Exercise passage
BEGIN

Quick Takes: 1-6 players* 45-120 minutes Ages 10+* (for advanced gamers looking for a challenge)
*We have a couple of caveats to the info provided by Leder Games. While it's technically possible to play with 1-2 players, you do need to run bots. We think the game is best with 3-6 human players. Also, while the game box says ages 10 and up, this is a complex game. We suggest it might be more appropriate for teenagers and adults.
In Oath, one to six players guide the course of history in an ancient land. Players might take the role of agents bolstering the old order or scheme to bring the kingdom to ruin. The consequences of one game will ripple through those that follow, changing what resources and actions future players may have at their disposal and even altering the game's core victory condition.
If a player seizes control by courting anarchy and distrust, future players will have to contend with a land overrun by thieves and petty warlords. In a later game, a warlord might attempt to found a dynasty, creating a line of rulers that might last generations or be crushed by the rise of a terrible, arcane cult.

END

Tasks and exercises
a – According to the Oath overview, with how many human players is the game best?
b – For each statement, say whether it agrees with the Oath overview, and quote the words that decide it. (i) The game box gives the age range as 10 and up. (ii) A game with one or two players needs no bots. (iii) Events in one game can change the core victory condition of later games.
c – Resume the Oath overview after its final sentence.
The records were taken from a different source than the Oath overview.

Data extract
BEGIN

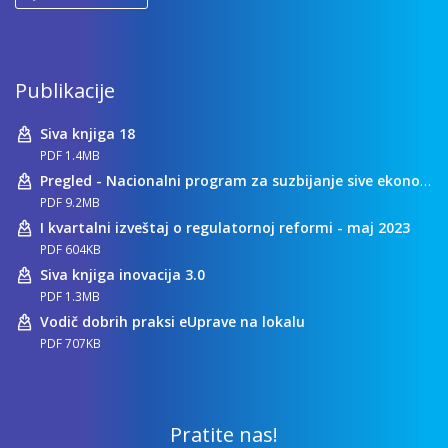
Publikacije
Siva knjiga 18
PDF 1.4MB
Pregled - Nacionalni program za suzbijanje sive ekonomije
PDF 9.2MB
I kvartalni izveštaj o regulatornoj reformi - maj 2023
PDF 604KB
Siva knjiga inovacija 3.0
PDF 1.3MB
Vodič dobrih praksi eUprave na lokalu
PDF 707KB
Pratite nas!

END

Answers for each item
a – With 3-6 human players.

b –
(i) Yes: "while the game box says ages 10 and up"
(ii) No: "While it's technically possible to play with 1-2 players, you do need to run bots."
(iii) Yes: "even altering the game's core victory condition."

c –
In Oath, there are no fancy production tricks, app-assisted mechanisms or production gimmicks. The game can be reset at any time and doesn't require the same play group from one game to the next. A player might use the fully-featured solo mode to play several generations during the week and then use that same copy of the game for Saturday game-night with friends. There are no scripted narratives or predetermined end points. The history embedded in each copy of Oath will grow to be as unique as the players who helped build it.
- We love legacy games, but it's hard for us to muster a consistent play group of more than 2 (ask us about that time we tried The King's Dilemma...). It is great for us that Oath can be reset at any time. Play it with anyone you can convince to give it a go!
- I am Root. This game shares some DNA with Root, one of our favorite games. Ultimately the games are very different, with Root more focused on asymmetric area control and battles versus Oath more focused on long-term political strategy. That said, there's a lot to love about both, and we were thrilled to hear about Oath!